We’re all accustomed to stories of how expensive real estate has become in the world’s major cities.  Here’s one in London that caught my eye recently:

A Notting Hill flat that is so small  [254 sq.ft] that there only appears to be a sofa available to sleep on has gone on sale on Rightmove for £350,000.

That works out to $1,872 / sq.ft [pause for recovery time]  but it does raise an interesting question.

Is it actually uninhabitable?  Well, it depends.  If a single person (forget a couple, that’s insane) bought the place as a full-time residence, it would be tight — but not impossible.  And honestly — I know the neighborhood — the kitchen would only be used in emergencies, because that area has about a jillion pubs, restaurants and takeout places pretty much within a few blocks of the place in any direction.

Its purpose, in fact, is that of a corporate flophouse;  where an executive (e.g. Mr. Free Market) has a family house / estate far outside London, but spends Monday- to Thursday nights in the city.  In these circumstances, all he needs is a bed and a bathroom, with the rest being more or less superfluous.

And the flat is quite pleasing to the eye withal, despite its shortage of area:

I could live there, by myself.  But only because it’s in London.  Anywhere else, and I’d feel like this:

11 comments

  1. Looks to me that the Fake bookcase / cabinet thing is likely some sort of Murphy bed that fold down and meets up with that square bench like thing with the Headboard/Canopy thing on the other wall in front of the windows. But 250 square feet??? I don’t even like hotel rooms that small.

  2. The size of the space is very livable, I have live two guys in a dorm room and in the army in space smaller than this with my young wife for a bit in Europe which was cozy but, we were smaller, young and did not have much of anything. Of course we did not plan to live that way that all of our lives and I have had good friends end up in spaces this small and smaller at the end of their live but they did not have much going on.

    I measured our front bedroom which I use as an office, it is 11 x14 with a leather pull out sofa and a bathroom 7.5 x 10 which is attached to the room which come to 229 ft very livable space for one who does not need much stuff. A person who could afford the price of this space is going to have a lot of stuff and as for corporate guest quarters I would thing a lot of excellent hotel rooms could be purchased for this price with room and valet service.
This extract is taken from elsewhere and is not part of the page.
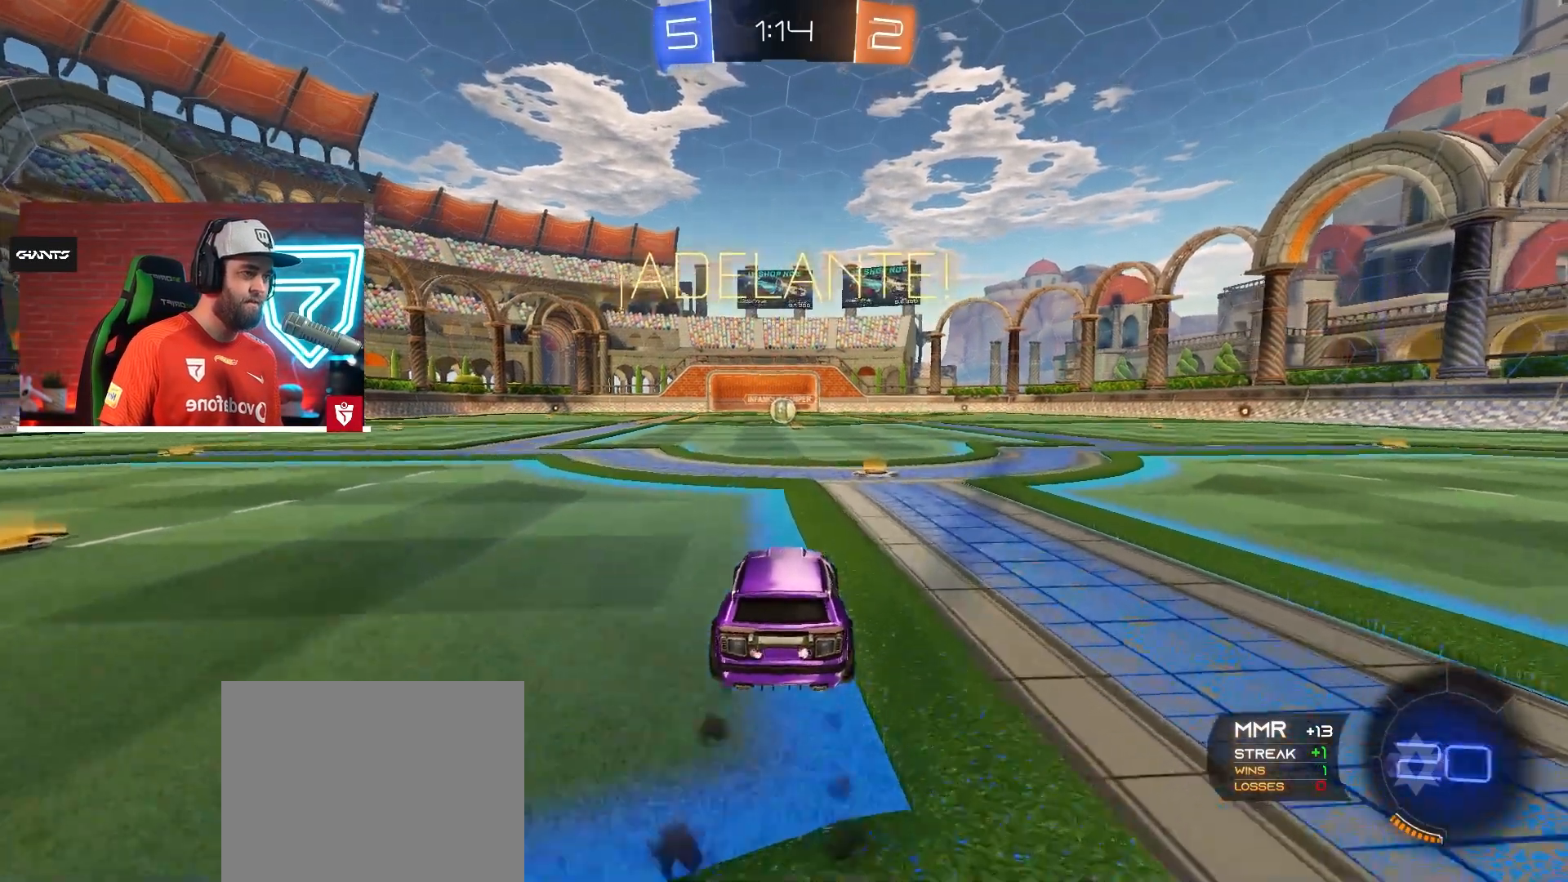
{"buttons": [], "left_stick": "center", "right_stick": "center", "events": [[67, "left_stick", "right"], [183, "SQUARE", "down"], [217, "L1", "down"], [250, "left_stick", "up-left"], [284, "SQUARE", "up"], [334, "SQUARE", "down"], [400, "L1", "up"], [434, "SQUARE", "up"], [450, "R2", "up"], [467, "CROSS", "up"], [467, "left_stick", "center"]]}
    That means that the best use of this space would be for a pied-à-terre purchased by one of the billionaires to use a lodging, close to his office, for his current woman of interest to use for discreet meetings yet charging it to corporate expenses.

  3. It’s essentially an efficiency apartment.

    Pretty common where I grew up. It was a way to live in the city if you were young and starting out. And they weren’t anywhere near as nice.

    But I think you’re right. A place to crash while in the city working. I’ve had smaller hotel rooms in NYC, and they cost me nearly $600/night.

  4. Get back to me when you’ve seen the living quarters on a submarine. …and then lived there for a few months at a time.

  5. On a more serious note, it looks like a rather luxurious efficiency apartment to me. However, I’m not an “urbanite”. I dislike big cities, although I don’t mind visiting them for a few days as a tourist.

    The company I used to work for once asked me if I would consider relocating to NYC for them. I answered that they didn’t have enough money in their treasury.

    1. My response to the same request was: “I’m not worth the amount of money you’d have to pay me to go there.”

  6. Aside from insufficient space for just about anything, this property suffers from three irreparable faults: LOCATION, LOCATION, LOCATION.

    London, the surveillance city
    London, where defending yourself effectively is not only illegal, but will get you charged/convicted/imprisoned.
    England, where there are no free people.

    1. Actually, we in the UK are allowed to defend ourselves. We may be called upon to justify it in court, but self defence is an absolute defence.

      As for the surveillance state, no argument.

  7. 2003, we converted a 1996 Ford CF8000 commercial truck to our concept of an ExpeditionVehicle.
    Our interior is 7w x 12l x 7h, about 700cf (metrifical equivalent — 333.003 hectares-per-milihour).
    Summers up rough logger tracks to remote mountain lakes.
    Winters on isolated Baja beaches.
    Nearly two decades full-time live-aboard, we are rarely inside, preferring to be outside with our caravan chums, cooking, pot-latches, dancing, and sharing tall tales around the camp-fire.
    .
    A stand-still house… not interested.